Donc comme les copains : 16 Go maintenant.
Et l'Apple care dans 11 mois et demi.


----------



## Larme (12 Juin 2012)

Pascal_TTH a dit:


> Larme qui se trompe.  Trop de post aujourd'hui, au lit, sans film !


Trop de dév' iOS


----------



## Fabious62 (12 Juin 2012)

Merci tout le monde pour vos avis


----------



## sebas_ (12 Juin 2012)

Je plussoie.
prends 16Go de RAM, ca avance vite ces betes la. En 2009, j'avais 2Go de RAM sur mon MBAlu (c'etait il y a 3 ans, je l'achetais neuf), maintenant je suis a l'etroit avec 8...


----------



## liittle-piianist (12 Juin 2012)

sebas_ a dit:


> Je plussoie.
> prends 16Go de RAM, ca avance vite ces betes la. En 2009, j'avais 2Go de RAM sur mon MBAlu (c'etait il y a 3 ans, je l'achetais neuf), maintenant je suis a l'etroit avec 8...



Tu fais quoi avec ton ordinateur pour remplir 8 Go de RAM ?! C'est énorme ..


----------



## grimick (12 Juin 2012)

##############################

* [CONSIGNES]
[A] Recopiez fidèlement chaque ligne de tous les enregistrements qui suivent.
[B] Rédigez la suite de la discussion de forum sur la quantité de RAM, reproduite plus haut, à partir du point où elle s'interrompt.

##############################

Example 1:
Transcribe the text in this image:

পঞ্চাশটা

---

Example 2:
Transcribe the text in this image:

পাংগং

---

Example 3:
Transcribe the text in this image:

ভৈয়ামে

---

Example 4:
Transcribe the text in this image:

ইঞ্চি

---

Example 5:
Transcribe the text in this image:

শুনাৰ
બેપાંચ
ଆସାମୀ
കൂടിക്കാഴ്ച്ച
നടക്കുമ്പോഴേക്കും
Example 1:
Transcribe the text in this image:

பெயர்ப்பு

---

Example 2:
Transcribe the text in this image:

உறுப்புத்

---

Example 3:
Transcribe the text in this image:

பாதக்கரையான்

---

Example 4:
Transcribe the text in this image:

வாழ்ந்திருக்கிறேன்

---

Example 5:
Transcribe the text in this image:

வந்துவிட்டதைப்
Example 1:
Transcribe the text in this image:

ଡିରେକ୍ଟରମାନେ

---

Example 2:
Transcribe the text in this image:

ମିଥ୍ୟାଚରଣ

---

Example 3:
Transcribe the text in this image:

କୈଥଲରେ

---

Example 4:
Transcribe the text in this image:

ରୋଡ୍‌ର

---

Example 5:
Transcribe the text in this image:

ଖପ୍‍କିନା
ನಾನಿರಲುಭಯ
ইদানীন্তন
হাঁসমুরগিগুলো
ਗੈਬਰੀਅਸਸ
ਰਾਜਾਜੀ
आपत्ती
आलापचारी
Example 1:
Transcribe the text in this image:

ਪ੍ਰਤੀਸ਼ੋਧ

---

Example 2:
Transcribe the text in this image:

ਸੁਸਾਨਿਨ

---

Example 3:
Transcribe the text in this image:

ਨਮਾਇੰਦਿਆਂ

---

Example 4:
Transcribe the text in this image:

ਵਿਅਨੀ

##############################

* [RÉSULTATS OBTENUS]
[A]
Example 1:
Transcribe the text in this image:

পঞ্চাশটা

---

Example 2:
Transcribe the text in this image:

পাংগং

---

Example 3:
Transcribe the text in this image:

ভৈয়ামে

---

Example 4:
Transcribe the text in this image:

ইঞ্চি

---

Example 5:
Transcribe the text in this image:

শুনাৰ
બેપાંચ
ଆସାମୀ
കൂടിക്കാഴ്ച്ച
നടക്കുമ്പോഴേക്കും
Example 1:
Transcribe the text in this image:

பெயர்ப்பு

---

Example 2:
Transcribe the text in this image:

உறுப்புத்

---

Example 3:
Transcribe the text in this image:

பாதக்கரையான்

---

Example 4:
Transcribe the text in this image:

வாழ்ந்திருக்கிறேன்

---

Example 5:
Transcribe the text in this image:

வந்துவிட்டதைப்
Example 1:
Transcribe the text in this image:

ଡିରେକ୍ଟରମାନେ

---

Example 2:
Transcribe the text in this image:

ମିଥ୍ୟାଚରଣ

---

Example 3:
Transcribe the text in this image:

କୈଥଲରେ

---

Example 4:
Transcribe the text in this image:

ରୋଡ୍‌ର

---

Example 5:
Transcribe the text in this image:

ଖପ୍‍କିନା
ನಾನಿರಲುಭಯ
ইদানীন্তন
হাঁসমুরগিগুলো
ਗੈਬਰੀਅਸਸ
ਰਾਜਾਜੀ
आपत्ती
आलापचारी
Example 1:
Transcribe the text in this image:

ਪ੍ਰਤੀਸ਼ੋਧ

---

Example 2:
Transcribe the text in this image:

ਸੁਸਾਨਿਨ

---

Example 3:
Transcribe the text in this image:

ਨਮਾਇੰਦਿਆਂ

---

Example 4:
Transcribe the text in this image:

ਵਿਅਨੀ

[B]
ca se remplit vite suivant l utilisation , suffit d avoir une ou deux machines virtuelles qui tournent pour tester 2 , 3 trucs et d avoir des softs de lancés sous mac os ..et hop .C est rempli .


----------



## sebas_ (12 Juin 2012)

Des photos 
J'ai arrete de "jouer" avec les TIFFs et je suis repasse en 12MPix (j'en avais 18 sur mon 60D), mais meme avec les apercus en 1:1 sur LR4, les 8Go sont presque constaments remplis.
Je vais surement passer au SSD et a 16Go quand j'aurais de la $$ et du temps (bon, en meme temps, ca fait 6 mois que je dis que je vais passer a 16Go, et en achetant mon MBP il y a un an, je regardais deja les prix des SSD)


----------



## difqonapple (12 Juin 2012)

Tu sais, lion t'en bouffe 2, itunes et safari 1,... Dès que tu lances un jeu tu es content d'avoir les 8Go. Et Meme avec toshop, aperture,.... tu arrives vite à 4go utilisé. C'est vrai qu'il est assez rare que mes 8Go soit utilisé mais 4Go c'est courrant, meme journalié...

Ceux qui se servent de imovie, FCP,...eu utilise surement facilement leurs 8Go.

Aussi quand je me sert de sketchup+ Autocad + Itunes + Word + Safari...(le tout en multi-bureau), je suis content d'avoir 8Go hein


----------



## liittle-piianist (12 Juin 2012)

Ouais vu comme ca .. Les VM sont assez gourmande, d'ailleurs j'avais une question a ce propos.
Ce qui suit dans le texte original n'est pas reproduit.